▶ _Reading text_:
On 23/05/2008, at 7:59 AM, Erick Tryzelaar wrote:

> On May 22, 2008, at 3:12 AM, john skaller wrote:
>
>>
>> On 22/05/2008, at 5:42 PM, Erick Tryzelaar wrote:
>>
>>> What I really want is to really just see the AST in some s-
>>> expressions. So why don't we add two ways of displaying the AST?
>>> And if the AST s-expressions can completely represent the AST, we
>>> could read it back in.
>>
>> There are already routines to print both Felix Sexpressions and the
>> raw AST.
>
>
> Are there? I only saw the Flx_print, which just outputs the almost-
> felix code.

Sure, there's a sexprint somewhere, there has to be or I'd never be able
to debug it. The AST print code does output "almost felix" code, so  
isn't
entirely reliable for deducing the AST_ terms.. annoyed me quite often.
It also can't be compiled, so it is a bit of a non-functional  
messiness ..

>
>
>> Some AST terms might be synthesised and have no corresponding
>> Sexpression.
>
>
> Have an example? I didn't notice one with this property.
>

Sure, look in the desugaring code, where routines are used to convert
AST_curry function nests into discrete functions, or similar code
which unravels chains of * and + operators into either a type product
or a nest of multiply or add function applications. You will probably  
also find
some AST terms which cannot be generated by the parser, but are used
in the macro and desugaring reductions.


>>> Second, the compiler is very monolithic, but it doesn't have to be.
>>
>> No, not really. It runs multiple independent passes, typically
>> linked only by single "term"
>> sent from one to the other plus some global cache (unfortunate).
>
>
> What I meant is that there aren't clear subsets that src/compiler/
> frontend (and the iscr packages before) is really a bunch of files
> that don't necessarily all directly depend on each other. Can we group
> all the files that relate to certain subsets of the code into their
> own directories? It would at least help me see how things flow from
> one place to another.

Sure, you can try. However these libraries will be sequentially
dependent, both on each other and internally, so you won't really
gain any separation. The existing file structure is a property of using
interscript, and because multiple directories make scripted tools much
harder to write.

▶ _Stated task_: Return the passage of the email thread above from "Sure, you can" to "harder to write.", copied word for word.

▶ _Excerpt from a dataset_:
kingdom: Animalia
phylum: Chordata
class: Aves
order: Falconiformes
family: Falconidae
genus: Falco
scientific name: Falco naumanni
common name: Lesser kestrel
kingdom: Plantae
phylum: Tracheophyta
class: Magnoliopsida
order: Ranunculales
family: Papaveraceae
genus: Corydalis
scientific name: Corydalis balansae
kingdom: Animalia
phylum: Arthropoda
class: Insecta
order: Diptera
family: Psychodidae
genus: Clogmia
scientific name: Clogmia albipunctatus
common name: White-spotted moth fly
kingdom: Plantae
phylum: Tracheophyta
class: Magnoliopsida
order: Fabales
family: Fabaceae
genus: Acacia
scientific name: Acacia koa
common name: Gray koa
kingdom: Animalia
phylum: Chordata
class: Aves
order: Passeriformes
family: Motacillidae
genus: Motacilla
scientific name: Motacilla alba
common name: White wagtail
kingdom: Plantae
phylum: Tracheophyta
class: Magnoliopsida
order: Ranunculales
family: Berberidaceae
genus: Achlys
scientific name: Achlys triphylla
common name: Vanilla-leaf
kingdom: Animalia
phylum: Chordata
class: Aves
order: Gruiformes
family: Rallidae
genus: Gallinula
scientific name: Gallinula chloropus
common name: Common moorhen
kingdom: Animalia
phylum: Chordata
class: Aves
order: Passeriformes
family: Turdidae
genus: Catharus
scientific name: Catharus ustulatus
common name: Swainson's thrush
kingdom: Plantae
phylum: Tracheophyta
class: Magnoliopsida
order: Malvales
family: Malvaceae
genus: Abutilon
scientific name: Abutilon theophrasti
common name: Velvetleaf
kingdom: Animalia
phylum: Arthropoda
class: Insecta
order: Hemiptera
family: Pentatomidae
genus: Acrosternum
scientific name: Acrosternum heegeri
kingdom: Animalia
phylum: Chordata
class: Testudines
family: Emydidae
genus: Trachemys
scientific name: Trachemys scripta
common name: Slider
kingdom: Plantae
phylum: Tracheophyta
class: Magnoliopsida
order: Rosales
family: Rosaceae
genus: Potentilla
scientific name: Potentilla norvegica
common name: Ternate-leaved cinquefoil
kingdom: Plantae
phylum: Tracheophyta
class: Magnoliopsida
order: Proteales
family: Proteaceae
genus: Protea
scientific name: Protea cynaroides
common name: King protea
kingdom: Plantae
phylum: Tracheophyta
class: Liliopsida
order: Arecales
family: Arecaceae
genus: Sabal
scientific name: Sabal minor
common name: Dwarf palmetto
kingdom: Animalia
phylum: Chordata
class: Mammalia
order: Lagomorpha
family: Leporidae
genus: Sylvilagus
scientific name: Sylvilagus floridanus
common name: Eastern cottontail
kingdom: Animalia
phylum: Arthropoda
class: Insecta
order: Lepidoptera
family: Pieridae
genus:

▶ _Solution to this exercise_:
Sure, you can try. However these libraries will be sequentially
dependent, both on each other and internally, so you won't really
gain any separation. The existing file structure is a property of using
interscript, and because multiple directories make scripted tools much
harder to write.